NFL Selects Morehouse School of Medicine for Sports Medicine Diversity Initiative
Students at MSM and three other Historically Black medical schools will participate
in clinical rotations with NFL medical staff members this season.
By Allison Joyner, Saporta Report | September 19, 2022
Omolayo Dada
Medical Student, Morehouse School of Medicine
Three fourth-year medical students at Morehouse School of Medicine (MSM) have been selected to participate in a new diversity-inspired sports medicine program starting next week.
The NFL Diversity in Sports Medicine Pipeline Initiative is a partnership between MSM, the National Football League (NFL), the NFL Physicians Society (NFLPS) and the Professional Football Athletic Trainer Society (PFATS) that will have students involved in a one-month clinical rotation.
Students will directly work with orthopedic team physicians, primary care doctors, and athletic trainers to gain basic medical knowledge and exposure to patient care in sports medicine. They will also become familiar with return-to-play guidelines and on-field treatment considerations for NFL players.
“I feel like this is a once-in-a-lifetime opportunity to be exposed to athletes at this level and learn all about sports medicine, and what it takes to get them back on the field and what happens when an emergency happens,” said Omolayo Dada, a medical student at MSM who will be working with the San Francisco 49ers this season.
Dada, who is considering a specialty in emergency medicine, told SaportaReport that she decided to work with the 49ers’ organization because she wanted to learn under the tutelage of the NFLPS’s president, Dr. Timothy McAdams. She thinks participating in the program will help her be more prepared to work in an emergency room one day.

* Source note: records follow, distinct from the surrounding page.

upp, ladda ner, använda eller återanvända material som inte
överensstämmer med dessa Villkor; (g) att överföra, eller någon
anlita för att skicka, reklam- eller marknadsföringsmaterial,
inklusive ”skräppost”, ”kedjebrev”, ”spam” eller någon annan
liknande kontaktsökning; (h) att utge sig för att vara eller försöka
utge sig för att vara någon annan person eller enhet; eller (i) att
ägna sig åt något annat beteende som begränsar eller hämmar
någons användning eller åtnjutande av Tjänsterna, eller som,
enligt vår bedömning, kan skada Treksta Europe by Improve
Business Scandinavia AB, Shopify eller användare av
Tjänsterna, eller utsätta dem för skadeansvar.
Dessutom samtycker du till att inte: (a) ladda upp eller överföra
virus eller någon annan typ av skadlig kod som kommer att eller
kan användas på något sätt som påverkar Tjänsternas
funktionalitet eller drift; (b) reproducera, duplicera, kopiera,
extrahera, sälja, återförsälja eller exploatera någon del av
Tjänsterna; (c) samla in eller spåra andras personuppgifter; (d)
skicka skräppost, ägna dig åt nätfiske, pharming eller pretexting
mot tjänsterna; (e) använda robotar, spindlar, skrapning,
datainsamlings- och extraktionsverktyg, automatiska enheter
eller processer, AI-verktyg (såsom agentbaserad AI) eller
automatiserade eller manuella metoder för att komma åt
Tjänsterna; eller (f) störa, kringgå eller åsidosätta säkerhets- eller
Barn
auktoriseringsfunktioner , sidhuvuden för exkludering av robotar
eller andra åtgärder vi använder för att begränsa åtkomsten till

“Emergency medicine is another way to see all the different specialties and work a lot with trauma and injuries that happen within the NFL and are trauma-related,” Dada said. “It’s a great segue into sports medicine as well.”

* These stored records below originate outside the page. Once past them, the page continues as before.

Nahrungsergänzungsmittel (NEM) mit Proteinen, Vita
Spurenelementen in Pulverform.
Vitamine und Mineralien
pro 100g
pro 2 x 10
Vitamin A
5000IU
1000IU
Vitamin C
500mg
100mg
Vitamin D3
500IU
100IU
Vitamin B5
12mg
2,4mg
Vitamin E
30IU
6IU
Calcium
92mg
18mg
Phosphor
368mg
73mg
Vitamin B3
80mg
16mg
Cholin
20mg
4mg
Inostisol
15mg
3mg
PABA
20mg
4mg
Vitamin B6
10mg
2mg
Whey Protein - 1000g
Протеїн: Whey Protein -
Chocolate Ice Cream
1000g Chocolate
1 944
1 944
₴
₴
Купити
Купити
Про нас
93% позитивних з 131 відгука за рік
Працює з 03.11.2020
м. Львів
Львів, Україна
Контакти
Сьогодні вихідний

While the inaugural season of this program is focused on providing Black medical students with exposure to careers in sports medicine, the NFL, NFLPS, and PFATS will also work toward widening the sports medicine pipeline for other people of color and women in the seasons ahead.
A study from the New England Journal of Medicine examined the diversity of the medical student population, which determined that only 7.3 percent were African American. That’s a rise of less than one percent over the last 40 years.
Increasing the number of people of color in the non-athletic capacity has been an area of focus for the NFL. There are plans to expand this initiative in 2023 to include disciplines beyond primary care, sports medicine, and orthopedic surgery. The NFL hopes to extend this program to physician assistants, certified athletic trainers, physical therapists, occupational therapists, nutritionists, and behavioral health clinicians in the upcoming seasons.
“The statistics are overwhelming or underwhelming, whichever way you choose to look at them,” said Nzinga Shaw, NFL front office alumni and a Diversity, Equity, and Inclusion (DEI) strategist currently serving as an Adjunct Professor at Fisk University. “From wealth gaps to health disparities, educational scores, incarceration, and literacy rates, and perhaps most discouragingly of all ‘the American dream of socio-economic mobility’ all seem to tell a story of two Americas.”
“I think diversity is expanding and it’s still something that needs to be worked on in many different areas of the country,” said Dada.
“The NFL is undergoing a seismic shift and DEI is predictably proving to be both good for business, fan engagement, and good for society,” Shaw said. “It is exciting for these medical students to gain this experience and for the institution to remain at the forefront of higher education programming.”
“The NFL is making an effort to understand the importance of representation and I think they’re showing that through this initiative,” Dada said.